監督:山崎貴
2005年/日本

昭和33年、東京タワーが完成するこの年、東京下町の夕日町三丁目には、人情味あふれる住民たちがにぎやかに暮らしていました。そんなある日のこと、鈴木則文と妻・トモエ、息子・一平が暮らす自動車修理工場・鈴木オートに、集団就職で上京した六子がやってきます。
一方、なにかと則文と反発しあう駄菓子屋の店主で、しがない小説家の茶川竜之介。一杯飲み屋のおかみ・ヒロミに恋心を抱く茶川は、ひょんなことから、彼女の元に連れられてきた身寄りのない少年・淳之介の世話をすることに……。
経済的にはまだまだ貧しかったあの頃、けれど、人間的にはいまよりもずっとずっと豊かだったあの頃。
そんな、古き良き時代の東京を舞台に描かれた人情ドラマ。とても良い意味で予想通り、王道ど真ん中のベッタベタな作品でした。
ストーリーはすごくシンプルで、まっすぐに生きている人たちを正面から描いていました。
シンプル故に見せ場も素直で、力強い。
笑い所や泣き所が随所に用意されており、安心して楽しめる、まさにほのぼの系娯楽映画の頂点に君臨する名作です。
まー、六子がかわいいんですわ。
堀北真希っていうんですね、あの娘。去年フジカラーのCMやポスターで見て以来、かわいいなぁと思っていたんですよ。

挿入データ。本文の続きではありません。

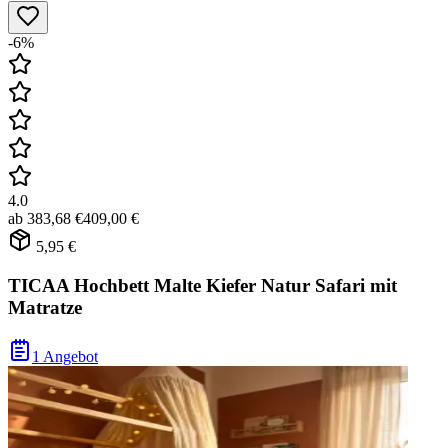
-6%
4.0
ab
383,68 €
409,00 €
5,95 €
TICAA Hochbett Malte Kiefer Natur Safari mit
Matratze
1 Angebot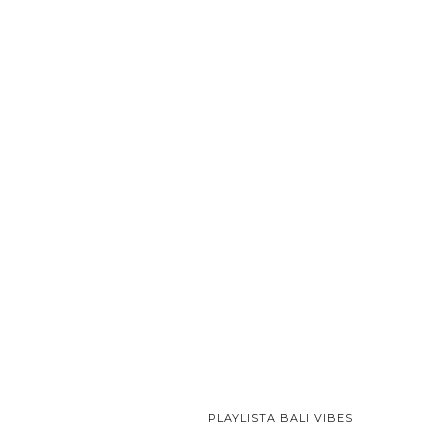
PLAYLISTA BALI VIBES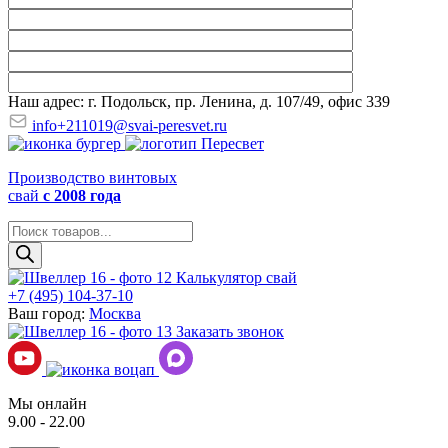
Наш адрес: г. Подольск, пр. Ленина, д. 107/49, офис 339
info+211019@svai-peresvet.ru
Производство винтовых
свай
с 2008 года
Поиск
товаров
Калькулятор свай
+7 (495) 104-37-10
Ваш город:
Москва
Заказать звонок
Мы онлайн
9.00 - 22.00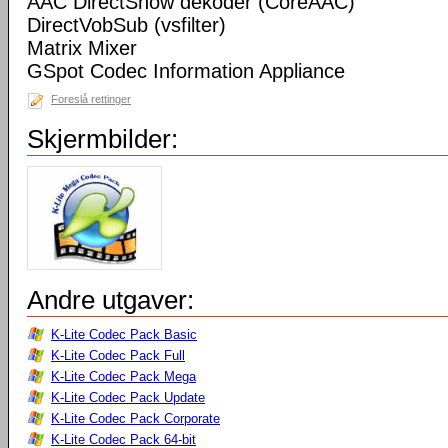
AAC DirectShow dekoder (CoreAAC)
DirectVobSub (vsfilter)
Matrix Mixer
GSpot Codec Information Appliance
Foreslå rettinger
Skjermbilder:
Andre utgaver:
K-Lite Codec Pack Basic
K-Lite Codec Pack Full
K-Lite Codec Pack Mega
K-Lite Codec Pack Update
K-Lite Codec Pack Corporate
K-Lite Codec Pack 64-bit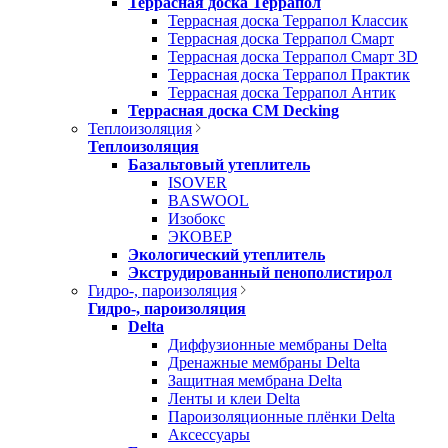
Террасная доска Террапол
Террасная доска Террапол Классик
Террасная доска Террапол Смарт
Террасная доска Террапол Смарт 3D
Террасная доска Террапол Практик
Террасная доска Террапол Антик
Террасная доска CM Decking
Теплоизоляция
Теплоизоляция
Базальтовый утеплитель
ISOVER
BASWOOL
Изобокс
ЭКОВЕР
Экологический утеплитель
Экструдированный пенополистирол
Гидро-, пароизоляция
Гидро-, пароизоляция
Delta
Диффузионные мембраны Delta
Дренажные мембраны Delta
Защитная мембрана Delta
Ленты и клеи Delta
Пароизоляционные плёнки Delta
Аксессуары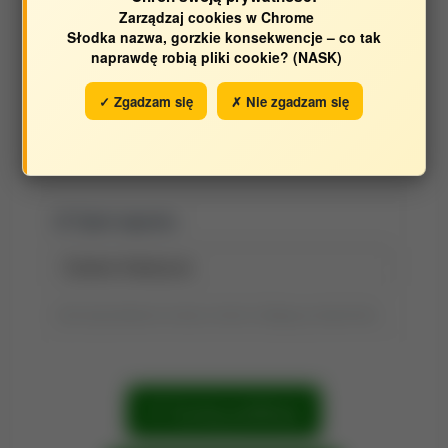
Zarządzaj cookies w Chrome
Słodka nazwa, gorzkie konsekwencje – co tak
naprawdę robią pliki cookie? (NASK)
Opracowane w latach:
✓ Zgadzam się
✗ Nie zgadzam się
2017
2015
2012
2010
Tytuł raportu:
Tytuł wyszukiwania możesz zmienić, klikając go dwukrotnie.
Szukaj publikacji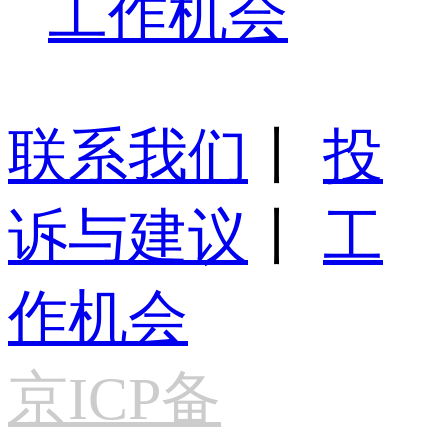
工作机会
联系我们
丨
投
诉与建议
丨
工
作机会
京ICP备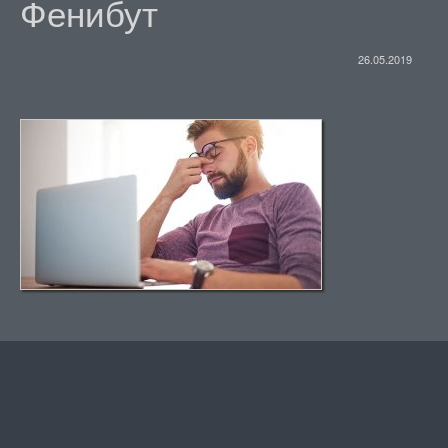
Фенибут
26.05.2019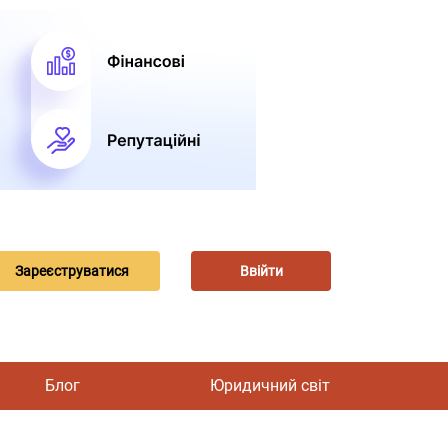
Зареєструватися
Ввійти
Блог
Юридичний світ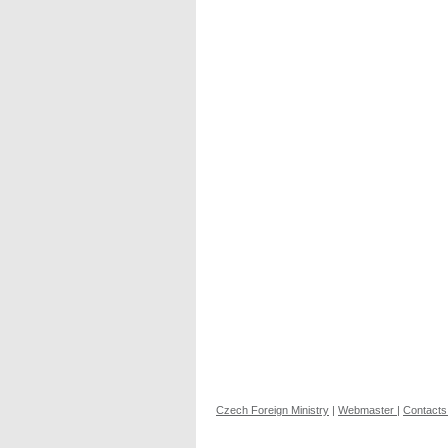
Czech Foreign Ministry
|
Webmaster
|
Contacts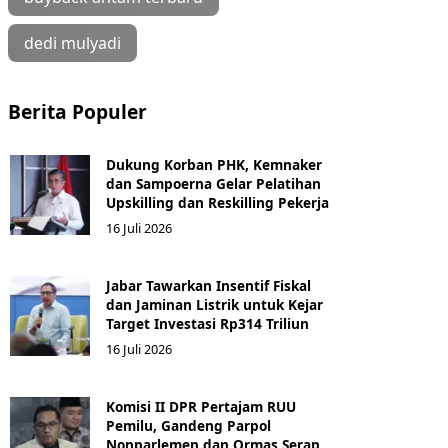
dedi mulyadi
Berita Populer
Dukung Korban PHK, Kemnaker
dan Sampoerna Gelar Pelatihan
Upskilling dan Reskilling Pekerja
16 Juli 2026
Jabar Tawarkan Insentif Fiskal
dan Jaminan Listrik untuk Kejar
Target Investasi Rp314 Triliun
16 Juli 2026
Komisi II DPR Pertajam RUU
Pemilu, Gandeng Parpol
Nonparlemen dan Ormas Serap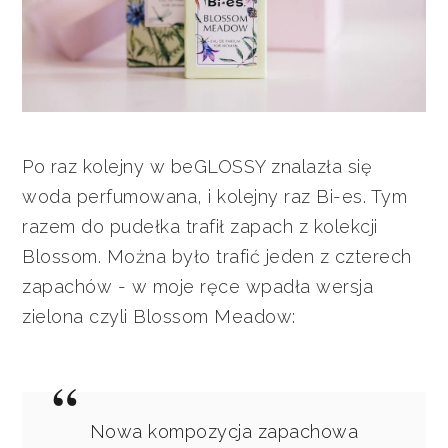
Po raz kolejny w beGLOSSY znalazła się
woda perfumowana, i kolejny raz Bi-es. Tym
razem do pudełka trafił zapach z kolekcji
Blossom. Można było trafić jeden z czterech
zapachów - w moje ręce wpadła wersja
zielona czyli Blossom Meadow:
Nowa kompozycja zapachowa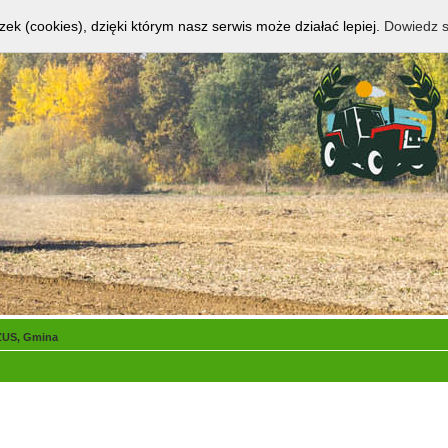
zek (cookies), dzięki którym nasz serwis może działać lepiej.
Dowiedz s
ZUS, Gmina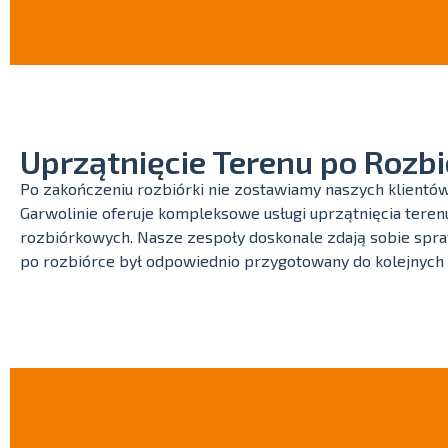
Uprzątnięcie Terenu po Rozbi
Po zakończeniu rozbiórki nie zostawiamy naszych klientó
Garwolinie oferuje kompleksowe usługi uprzątnięcia teren
rozbiórkowych. Nasze zespoły doskonale zdają sobie spraw
po rozbiórce był odpowiednio przygotowany do kolejnych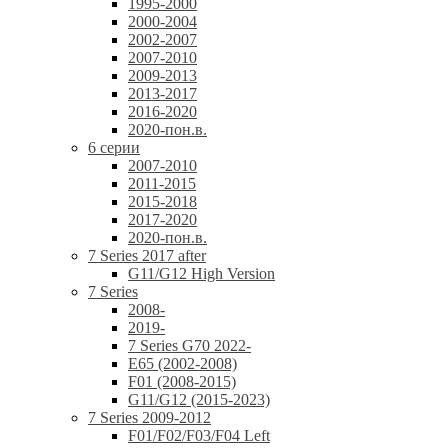
1995-2000
2000-2004
2002-2007
2007-2010
2009-2013
2013-2017
2016-2020
2020-пон.в.
6 серии
2007-2010
2011-2015
2015-2018
2017-2020
2020-пон.в.
7 Series 2017 after
G11/G12 High Version
7 Series
2008-
2019-
7 Series G70 2022-
E65 (2002-2008)
F01 (2008-2015)
G11/G12 (2015-2023)
7 Series 2009-2012
F01/F02/F03/F04 Left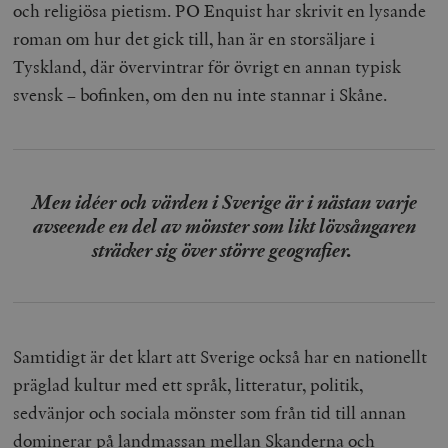
och religiösa pietism. PO Enquist har skrivit en lysande
roman om hur det gick till, han är en storsäljare i
Tyskland, där övervintrar för övrigt en annan typisk
svensk – bofinken, om den nu inte stannar i Skåne.
Men idéer och värden i Sverige är i nästan varje
avseende en del av mönster som likt lövsångaren
sträcker sig över större geografier.
Samtidigt är det klart att Sverige också har en nationellt
präglad kultur med ett språk, litteratur, politik,
sedvänjor och sociala mönster som från tid till annan
dominerar på landmassan mellan Skanderna och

しかも、東北弁を達者に操り(あくまでも他県人の感想ですよ)素朴な感じのする六子を演じのけるのを見て、かわいいだけじゃないなぁ、と感心しました。
いいね、うん。これからに期待。
エピソード的には、前述の通りどれもこれもシンプルで分かりやすかったのですが、しがない小説家・茶川が飲み屋のおかみ・ヒロミにプロポーズするシーンにはやられました。
そうきたか! みたいな。
あまりにもステキすぎて、胸がいっぱいになりました。
いいなぁああいうプロポーズされてみたいなぁ(なんか違うだろ、というツッコミは不可の方向で)。
自分的に、この作品での一番の泣き所でした。
そのシーンを見ていて、はじめて小雪をきれいだと思いましたよ。
あと、茶川が淳之介に向かって再三繰り返す台詞。
「俺とお前とは縁もゆかりもない赤の他人なんだよ」
同じ文言なのに、発せられるたびにそこに込められた意味が全然違うんですよ。言葉のうつくしさとすばらしさ、奥深さには改めて感心するばかりです。
もちろん、シーンそのものにも魅力は十分にあふれているのですが、それ以上にこの言葉の使い方に胸がいっぱいになりました。
日本映画のエンターテインメントってのは、こういうものですよ、と、胸を張れる作品ですね。